I couldn't put this book down - not surprising, given my interest in both linguistics and suggestions that things are not as they seem. Harper makes a convincing argument that many of the assumptions underlying our understanding of the development of English (and a number of other familiar languages) are fairly unreasonable, and offers a simpler explanation of how things might have actually happened. The claim that English, in a form that would be recognizable to speakers of the language today, has been spoken in Britain and Ireland for thousands of years is only the first of his iconoclastic hypotheses - and he saves the best one for the end. Highly recommended to anyone with an interest in language and an open mind.

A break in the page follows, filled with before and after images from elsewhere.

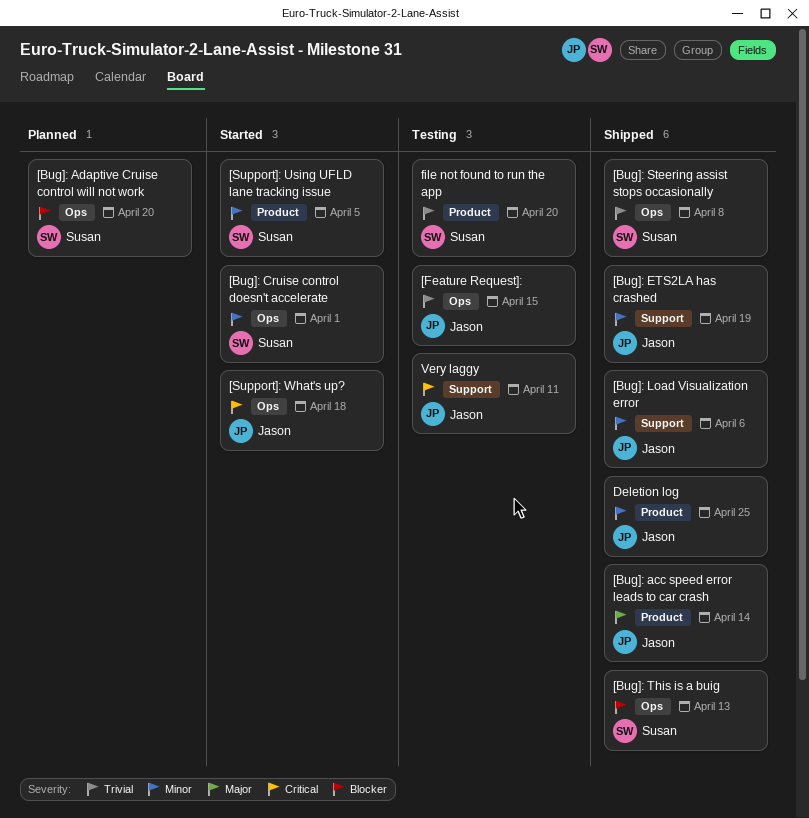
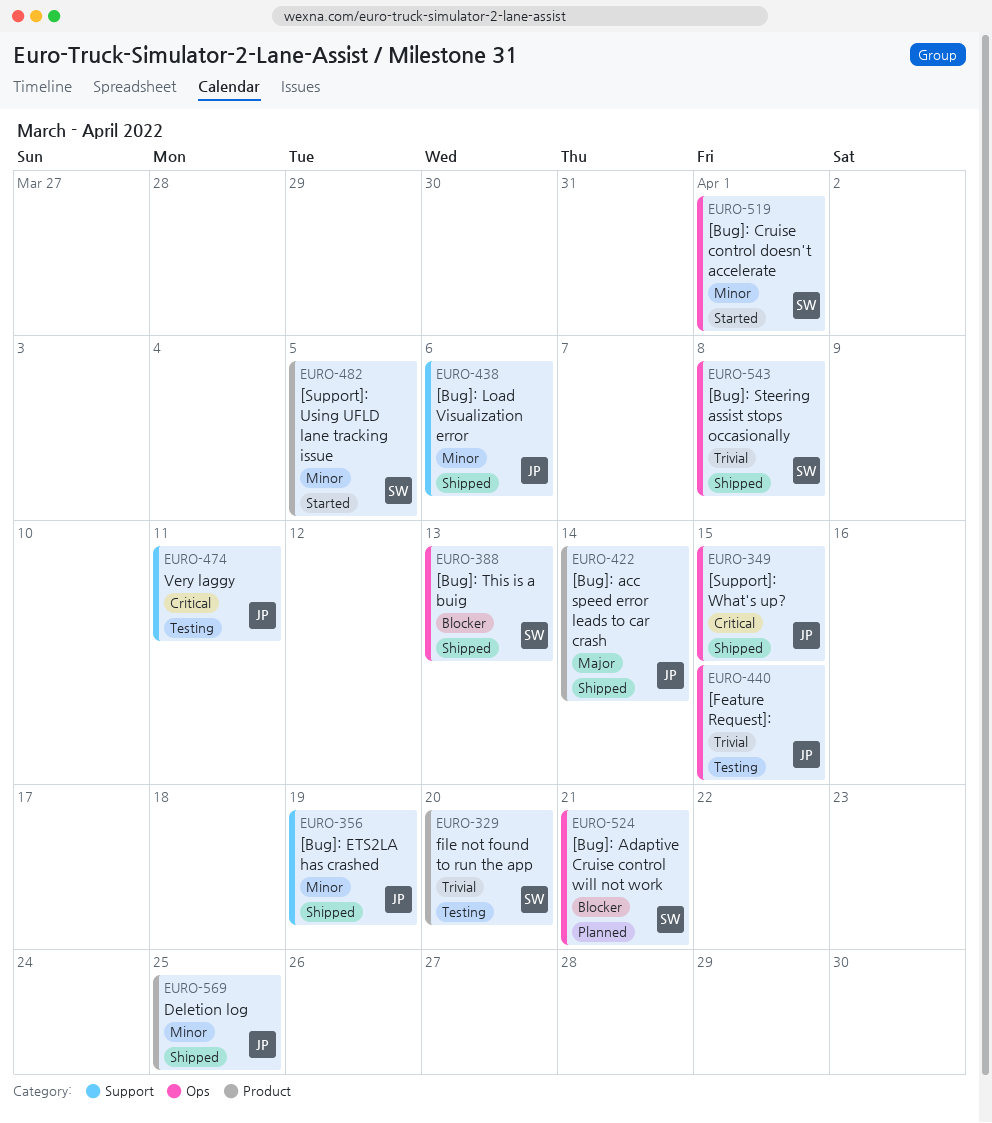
[Bug]: Adaptive Cruise control will not work, due: Apr 20 -> Apr 21
[Support]: What's up?, status: Started -> Shipped
[Support]: What's up?, due: Apr 18 -> Apr 15

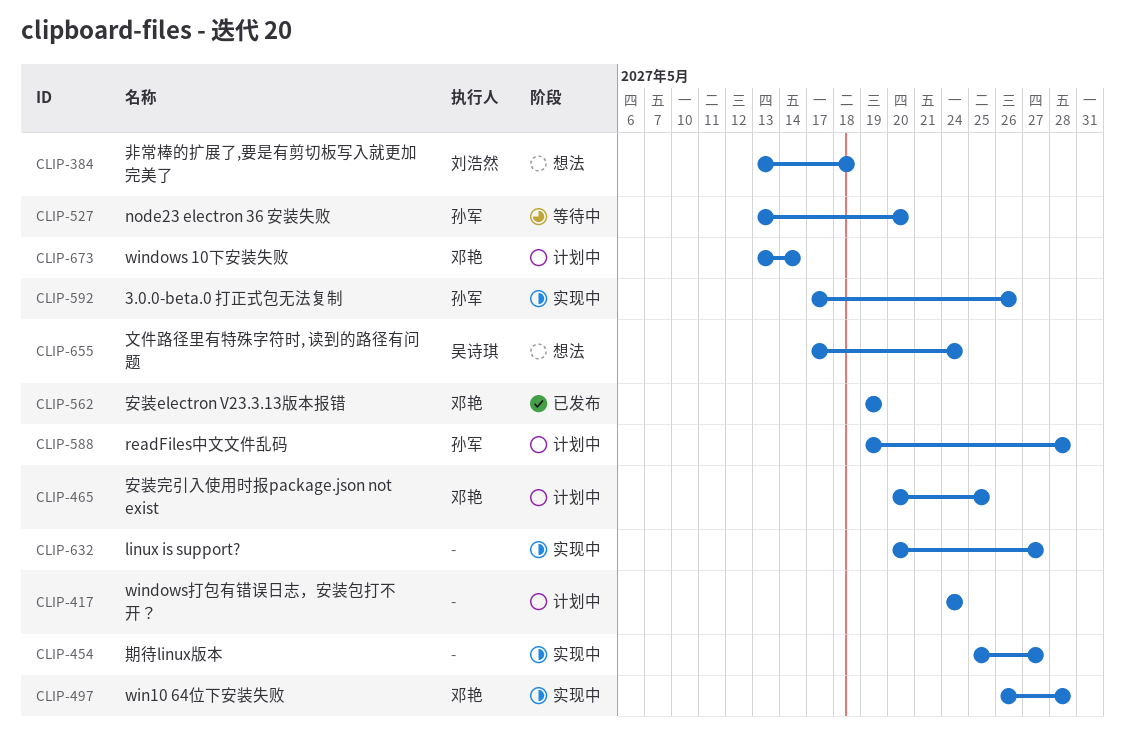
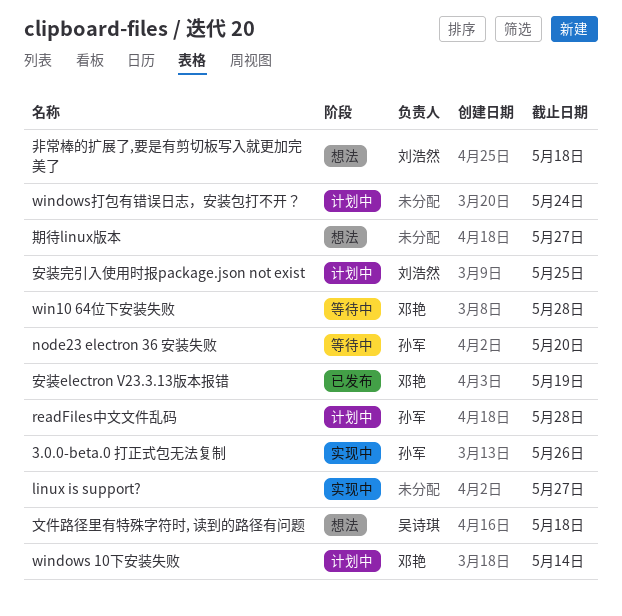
win10 64位下安装失败, status: 实现中 -> 等待中
安装完引入使用时报package.json not exist, owner: 邓艳 -> 刘浩然
文件路径里有特殊字符时, 读到的路径有问题, due: May 24 -> May 18
期待linux版本, status: 实现中 -> 想法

What's great about this book is the logic behind the author's claim that English is the original language spoken by the people in England way before the Anglo-Saxons ever showed up. Harper's argument also claims that French and German are versions of English. Ha! And the commentary on academia is right on. So far I've read the book twice, the applied epistomological approach is a challenge to understand. I would love to hear a linguist's viewpoint on this.
Entertaining, if you're interested in language history. Harper has many very novel ideas about the development of English, but unfortunately they are rather unbelievable.